§ Page excerpt:
____________________

Marquis of Lister (Markis av Lista; location now spelled Lista but grant uses older form) was a title of the Norwegian nobility. Lista lies in Southern Norway.

The title was given to the Italian Hugo Octavius Accoramboni of Florence by Frederick IV of Norway on 22 April 1709.

The coat of arms of the Marquis of Lister is described in the Encyclopedia of Noble Families in Denmark, Norway, and the Duchies (Lexicon over adelige familier i Danmark, Norge og Hertugdømmerne). A book by Amund Helland cites the following description in Danish:

Skioldet rødt, kantet med en af Guld og Hermelin sammensat Rand, deri en opreist sølv Grif, holdende i venstre Forben et guld Bierg, i høire et draget Sverd, fire blaae høire Skraabielker over hele Skioldemærket. Paa Skioldet en markgrevelig Krone. Hele Vaabenet er omgivet af to sammensatte Palmegrene.

____________________

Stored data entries
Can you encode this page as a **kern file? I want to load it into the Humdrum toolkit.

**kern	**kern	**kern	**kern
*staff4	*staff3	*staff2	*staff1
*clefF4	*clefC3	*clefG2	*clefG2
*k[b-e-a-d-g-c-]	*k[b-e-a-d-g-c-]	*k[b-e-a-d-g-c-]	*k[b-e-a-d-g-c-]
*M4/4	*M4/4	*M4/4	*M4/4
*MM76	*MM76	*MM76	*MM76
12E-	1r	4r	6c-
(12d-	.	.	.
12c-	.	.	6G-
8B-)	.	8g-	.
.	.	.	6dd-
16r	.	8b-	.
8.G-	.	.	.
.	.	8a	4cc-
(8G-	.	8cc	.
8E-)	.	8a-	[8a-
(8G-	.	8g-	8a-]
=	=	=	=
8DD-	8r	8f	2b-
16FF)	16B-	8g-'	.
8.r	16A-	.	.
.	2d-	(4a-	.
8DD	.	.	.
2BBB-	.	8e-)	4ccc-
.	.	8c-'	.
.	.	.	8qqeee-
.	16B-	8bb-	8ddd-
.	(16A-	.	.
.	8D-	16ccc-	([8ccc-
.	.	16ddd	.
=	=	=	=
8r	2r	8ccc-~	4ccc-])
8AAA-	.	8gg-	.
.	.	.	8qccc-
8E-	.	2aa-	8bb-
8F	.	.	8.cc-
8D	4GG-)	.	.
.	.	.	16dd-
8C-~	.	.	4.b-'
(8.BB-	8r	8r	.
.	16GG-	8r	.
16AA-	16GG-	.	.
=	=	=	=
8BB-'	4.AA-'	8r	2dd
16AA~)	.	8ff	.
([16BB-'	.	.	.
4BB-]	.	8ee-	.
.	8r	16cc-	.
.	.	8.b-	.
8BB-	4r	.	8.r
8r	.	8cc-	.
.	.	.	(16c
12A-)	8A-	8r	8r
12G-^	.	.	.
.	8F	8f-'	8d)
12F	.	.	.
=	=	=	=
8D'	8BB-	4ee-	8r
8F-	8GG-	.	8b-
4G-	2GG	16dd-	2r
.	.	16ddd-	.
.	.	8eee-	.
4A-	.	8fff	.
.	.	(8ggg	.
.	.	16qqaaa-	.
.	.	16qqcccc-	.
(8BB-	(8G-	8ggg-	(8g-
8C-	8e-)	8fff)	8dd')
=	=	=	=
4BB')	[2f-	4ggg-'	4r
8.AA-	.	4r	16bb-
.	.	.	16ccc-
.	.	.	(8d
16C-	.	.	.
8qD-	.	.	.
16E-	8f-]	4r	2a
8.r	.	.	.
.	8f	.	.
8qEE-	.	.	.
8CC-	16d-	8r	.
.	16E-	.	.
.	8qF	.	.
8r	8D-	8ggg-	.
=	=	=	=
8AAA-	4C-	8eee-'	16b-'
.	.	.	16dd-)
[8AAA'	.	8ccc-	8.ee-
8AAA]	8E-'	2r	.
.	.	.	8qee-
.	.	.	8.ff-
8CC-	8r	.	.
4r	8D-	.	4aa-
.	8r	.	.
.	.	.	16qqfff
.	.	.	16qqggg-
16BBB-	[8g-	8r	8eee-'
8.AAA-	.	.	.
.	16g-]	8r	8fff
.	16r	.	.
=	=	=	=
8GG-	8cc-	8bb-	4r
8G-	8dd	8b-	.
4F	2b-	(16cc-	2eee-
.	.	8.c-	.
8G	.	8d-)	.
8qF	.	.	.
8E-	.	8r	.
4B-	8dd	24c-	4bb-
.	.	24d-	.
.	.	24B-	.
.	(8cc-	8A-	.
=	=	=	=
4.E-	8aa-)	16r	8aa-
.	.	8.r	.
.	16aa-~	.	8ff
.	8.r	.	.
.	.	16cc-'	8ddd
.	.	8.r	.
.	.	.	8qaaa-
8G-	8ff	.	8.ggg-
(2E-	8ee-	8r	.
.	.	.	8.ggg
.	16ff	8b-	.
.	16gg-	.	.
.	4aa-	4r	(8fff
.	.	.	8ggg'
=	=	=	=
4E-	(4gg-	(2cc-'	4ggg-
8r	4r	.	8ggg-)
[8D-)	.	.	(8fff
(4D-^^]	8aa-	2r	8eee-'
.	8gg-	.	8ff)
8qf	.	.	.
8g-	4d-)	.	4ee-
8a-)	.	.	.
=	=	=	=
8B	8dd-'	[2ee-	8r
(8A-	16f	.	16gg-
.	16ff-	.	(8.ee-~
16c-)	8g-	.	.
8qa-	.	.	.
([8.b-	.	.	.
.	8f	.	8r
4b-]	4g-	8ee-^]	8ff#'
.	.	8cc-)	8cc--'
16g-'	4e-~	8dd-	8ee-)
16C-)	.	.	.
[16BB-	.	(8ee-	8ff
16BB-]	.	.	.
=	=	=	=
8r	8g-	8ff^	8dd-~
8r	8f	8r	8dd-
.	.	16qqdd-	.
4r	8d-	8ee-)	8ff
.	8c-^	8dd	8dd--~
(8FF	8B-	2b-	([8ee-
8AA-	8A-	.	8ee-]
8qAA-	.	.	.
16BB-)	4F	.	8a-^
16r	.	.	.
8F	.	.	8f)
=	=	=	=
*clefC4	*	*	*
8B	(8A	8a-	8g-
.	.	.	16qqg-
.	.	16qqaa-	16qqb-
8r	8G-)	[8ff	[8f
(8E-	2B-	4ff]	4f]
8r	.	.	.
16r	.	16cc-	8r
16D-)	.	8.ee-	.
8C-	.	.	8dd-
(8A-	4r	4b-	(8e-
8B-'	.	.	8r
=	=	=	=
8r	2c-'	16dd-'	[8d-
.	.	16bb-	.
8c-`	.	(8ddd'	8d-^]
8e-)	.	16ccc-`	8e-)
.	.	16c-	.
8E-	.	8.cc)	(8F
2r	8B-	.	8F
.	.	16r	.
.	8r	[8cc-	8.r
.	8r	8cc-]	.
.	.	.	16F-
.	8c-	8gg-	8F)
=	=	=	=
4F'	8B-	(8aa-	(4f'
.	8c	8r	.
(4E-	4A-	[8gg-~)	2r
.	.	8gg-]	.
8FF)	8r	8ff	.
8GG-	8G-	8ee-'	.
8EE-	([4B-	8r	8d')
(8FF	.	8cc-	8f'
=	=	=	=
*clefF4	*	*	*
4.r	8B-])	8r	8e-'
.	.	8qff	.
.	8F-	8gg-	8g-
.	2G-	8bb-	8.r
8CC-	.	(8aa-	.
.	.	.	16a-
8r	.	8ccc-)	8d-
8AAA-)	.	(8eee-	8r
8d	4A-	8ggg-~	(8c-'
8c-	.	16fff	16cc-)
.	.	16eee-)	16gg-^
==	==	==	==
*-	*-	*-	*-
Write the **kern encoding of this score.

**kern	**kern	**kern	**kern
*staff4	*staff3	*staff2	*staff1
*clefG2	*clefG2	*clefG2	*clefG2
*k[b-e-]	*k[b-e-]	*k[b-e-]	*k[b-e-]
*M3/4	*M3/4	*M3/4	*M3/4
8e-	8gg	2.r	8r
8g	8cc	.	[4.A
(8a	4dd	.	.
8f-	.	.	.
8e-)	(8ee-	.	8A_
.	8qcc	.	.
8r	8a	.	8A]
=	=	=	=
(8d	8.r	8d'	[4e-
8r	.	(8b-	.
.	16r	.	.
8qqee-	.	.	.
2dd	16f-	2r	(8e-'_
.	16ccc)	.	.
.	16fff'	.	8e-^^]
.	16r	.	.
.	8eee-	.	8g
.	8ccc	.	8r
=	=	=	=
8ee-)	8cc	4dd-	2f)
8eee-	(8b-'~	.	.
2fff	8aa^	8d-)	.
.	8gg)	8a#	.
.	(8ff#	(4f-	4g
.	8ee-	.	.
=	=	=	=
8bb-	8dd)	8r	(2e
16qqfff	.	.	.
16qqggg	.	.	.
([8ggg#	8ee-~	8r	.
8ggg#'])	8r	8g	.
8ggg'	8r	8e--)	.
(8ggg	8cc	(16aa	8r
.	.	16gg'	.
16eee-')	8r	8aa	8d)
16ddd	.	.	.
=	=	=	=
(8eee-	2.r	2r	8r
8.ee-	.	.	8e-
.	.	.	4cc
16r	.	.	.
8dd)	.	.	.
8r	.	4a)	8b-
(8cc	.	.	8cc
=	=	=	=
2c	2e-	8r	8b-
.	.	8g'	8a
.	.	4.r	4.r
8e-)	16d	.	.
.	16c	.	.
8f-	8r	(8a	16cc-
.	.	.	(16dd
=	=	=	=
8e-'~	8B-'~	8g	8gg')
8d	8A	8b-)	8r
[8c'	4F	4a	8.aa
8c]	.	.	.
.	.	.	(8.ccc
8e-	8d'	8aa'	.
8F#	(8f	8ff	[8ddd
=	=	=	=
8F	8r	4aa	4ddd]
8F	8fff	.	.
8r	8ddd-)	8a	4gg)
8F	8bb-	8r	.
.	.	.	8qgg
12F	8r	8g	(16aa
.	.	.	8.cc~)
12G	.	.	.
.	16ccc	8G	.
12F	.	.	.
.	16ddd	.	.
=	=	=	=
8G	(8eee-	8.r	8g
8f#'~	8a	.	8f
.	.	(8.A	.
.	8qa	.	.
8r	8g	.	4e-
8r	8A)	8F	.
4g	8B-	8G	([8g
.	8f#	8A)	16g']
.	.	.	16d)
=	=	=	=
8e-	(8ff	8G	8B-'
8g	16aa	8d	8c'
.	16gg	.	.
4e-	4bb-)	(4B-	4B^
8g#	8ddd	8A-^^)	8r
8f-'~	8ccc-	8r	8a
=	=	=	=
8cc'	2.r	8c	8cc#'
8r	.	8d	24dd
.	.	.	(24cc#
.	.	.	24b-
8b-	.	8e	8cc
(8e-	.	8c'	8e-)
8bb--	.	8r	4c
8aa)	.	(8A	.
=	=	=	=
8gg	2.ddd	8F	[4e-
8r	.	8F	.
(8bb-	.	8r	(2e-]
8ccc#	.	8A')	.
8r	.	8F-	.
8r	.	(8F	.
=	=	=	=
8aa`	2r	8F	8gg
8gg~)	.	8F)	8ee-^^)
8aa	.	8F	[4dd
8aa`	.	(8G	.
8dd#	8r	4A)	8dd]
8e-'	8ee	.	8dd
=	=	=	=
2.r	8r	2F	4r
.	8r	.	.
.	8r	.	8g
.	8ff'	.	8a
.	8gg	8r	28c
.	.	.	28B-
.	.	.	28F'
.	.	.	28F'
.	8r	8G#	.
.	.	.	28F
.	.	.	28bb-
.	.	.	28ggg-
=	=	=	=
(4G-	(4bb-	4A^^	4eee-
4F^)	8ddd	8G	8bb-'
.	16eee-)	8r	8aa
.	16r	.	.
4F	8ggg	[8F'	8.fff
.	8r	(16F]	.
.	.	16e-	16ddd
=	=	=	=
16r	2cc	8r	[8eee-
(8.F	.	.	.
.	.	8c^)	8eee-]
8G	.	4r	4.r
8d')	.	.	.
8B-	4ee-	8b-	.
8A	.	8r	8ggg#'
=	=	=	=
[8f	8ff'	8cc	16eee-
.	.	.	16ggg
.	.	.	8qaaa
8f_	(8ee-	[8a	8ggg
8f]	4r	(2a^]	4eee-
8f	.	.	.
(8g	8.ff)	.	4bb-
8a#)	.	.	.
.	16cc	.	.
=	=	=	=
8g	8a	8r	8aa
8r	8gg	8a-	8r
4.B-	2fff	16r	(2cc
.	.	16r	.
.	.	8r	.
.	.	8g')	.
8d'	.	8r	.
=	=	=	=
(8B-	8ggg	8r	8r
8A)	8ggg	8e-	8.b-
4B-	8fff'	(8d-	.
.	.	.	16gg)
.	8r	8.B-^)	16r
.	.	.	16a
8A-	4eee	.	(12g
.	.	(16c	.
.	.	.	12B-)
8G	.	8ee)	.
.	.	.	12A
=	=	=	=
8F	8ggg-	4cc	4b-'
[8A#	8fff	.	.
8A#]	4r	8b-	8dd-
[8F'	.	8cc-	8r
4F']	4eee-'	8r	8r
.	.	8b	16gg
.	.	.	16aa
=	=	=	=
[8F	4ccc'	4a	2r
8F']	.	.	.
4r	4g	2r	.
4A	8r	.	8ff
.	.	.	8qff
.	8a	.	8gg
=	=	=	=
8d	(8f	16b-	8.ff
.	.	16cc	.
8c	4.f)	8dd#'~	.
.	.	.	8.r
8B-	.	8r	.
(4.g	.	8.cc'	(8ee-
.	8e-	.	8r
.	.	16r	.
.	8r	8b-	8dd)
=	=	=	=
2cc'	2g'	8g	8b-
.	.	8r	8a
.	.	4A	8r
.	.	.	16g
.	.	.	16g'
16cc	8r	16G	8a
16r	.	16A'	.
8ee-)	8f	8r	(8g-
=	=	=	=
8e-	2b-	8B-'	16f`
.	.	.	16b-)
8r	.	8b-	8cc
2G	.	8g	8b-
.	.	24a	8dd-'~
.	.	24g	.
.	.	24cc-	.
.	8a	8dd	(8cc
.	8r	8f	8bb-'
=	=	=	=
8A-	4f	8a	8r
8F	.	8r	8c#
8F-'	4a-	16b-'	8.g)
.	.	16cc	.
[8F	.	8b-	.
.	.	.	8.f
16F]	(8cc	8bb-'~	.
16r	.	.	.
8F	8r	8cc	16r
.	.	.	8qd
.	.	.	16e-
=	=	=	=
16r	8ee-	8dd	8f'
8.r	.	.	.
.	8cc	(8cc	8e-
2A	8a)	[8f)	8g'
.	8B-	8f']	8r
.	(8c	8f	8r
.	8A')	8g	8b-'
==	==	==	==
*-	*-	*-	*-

____________________

§ Work to complete:
1. In the Marquis of Lister text, on what date was the title granted?
2. Pick up the Marquis of Lister text where it stops and keep writing.

§ Numbered responses:
1. 22 April 1709.

2.
In English:

The shield [is] red, bordered with an of gold and ermine composed bordure, therein a rampant silver gryphon holding in the left paw a golden mountain, in the right a sword in a hand, four blue right bends over the whole arms. Upon the shield a coronet of a marquis. The whole coat of arms is surrounded by two joint palm branches.